The plaintiff claimed US$5,423.00 for two commercial trolleys it allegedly manufactured and delivered to the defendant in April 2011. The plaintiff averred that the defendant's Director of the Timber Department, Mr Mandinga, placed a verbal purchase order for the trolleys to carry trusses, and that Mr Muzondo (the defendant's logistics director) approved the order. The trolleys were manufactured to specifications after viewing a sample at PG, and were delivered on 21 April 2011 as evidenced by a signed delivery note. The defendant denied placing any order, claimed it attempted to return the trolleys but the plaintiff refused to accept them back, and stated the trolleys remained in storage unused. The defendant argued that Mr Mandinga had left employment on 30 June 2010 (before the alleged April 2011 order), that no written purchase order existed as required by its procurement policy effective 31 January 2011, and that Mr Mandinga had no authority to place such orders as he was not in the procurement department.
The plaintiff's claim was dismissed with costs.
A party alleging the existence of an oral contract bears the burden of proving that contract on a balance of probabilities. Where a company employee is alleged to have placed a verbal purchase order, the party relying on that order must adduce sufficient evidence to prove: (1) that the employee actually placed the order; and (2) that the employee was employed at the material time. The mere testimony of the party alleging the contract, in the absence of corroborating evidence from the employee allegedly placing the order or other witnesses, is insufficient to discharge this burden. While section 12(a) of the Companies Act provides that third parties may presume a company's internal regulations have been complied with (the rule in Turquand's case), this presumption does not relieve the party alleging a contract from proving the basic elements of that contract's formation. Previous dealings between parties in different contexts (e.g., repairs and maintenance versus capital procurement) may be distinguished and do not necessarily establish authority for all types of transactions.

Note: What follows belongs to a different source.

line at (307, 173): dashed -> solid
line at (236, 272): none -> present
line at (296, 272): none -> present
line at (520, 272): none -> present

The court observed that the obvious disadvantage of an oral contract is that it is not easy to prove. The court commented that it was unfortunate the plaintiff was under the mistaken belief that the duty was on the defendant to prove when Mr Mandinga left employment, when the burden actually lay with the plaintiff to prove Mr Mandinga was still employed at the material time. The court noted that it did not see how the plaintiff failed to call Mr Mandinga and Mr Muzondo as witnesses, seeing that they were no longer employees of the defendant and would presumably have been available to testify on the plaintiff's behalf.
This case is significant in Zimbabwean (and by extension South African) company law for its application of the Turquand rule and section 12(a) of the Companies Act regarding ostensible authority of company employees. It emphasizes that while third parties are entitled to presume internal company regulations have been complied with, the party alleging a contract still bears the evidential burden of proving the contract's existence, particularly where oral contracts are concerned. The judgment highlights the importance of calling all available witnesses to corroborate oral agreements, especially where those witnesses are no longer employed by the opposing party and would be available to testify. It also demonstrates the court's willingness to distinguish between different types of transactions (repairs and maintenance versus capital procurement) when considering a company's past dealing practices as evidence of authority.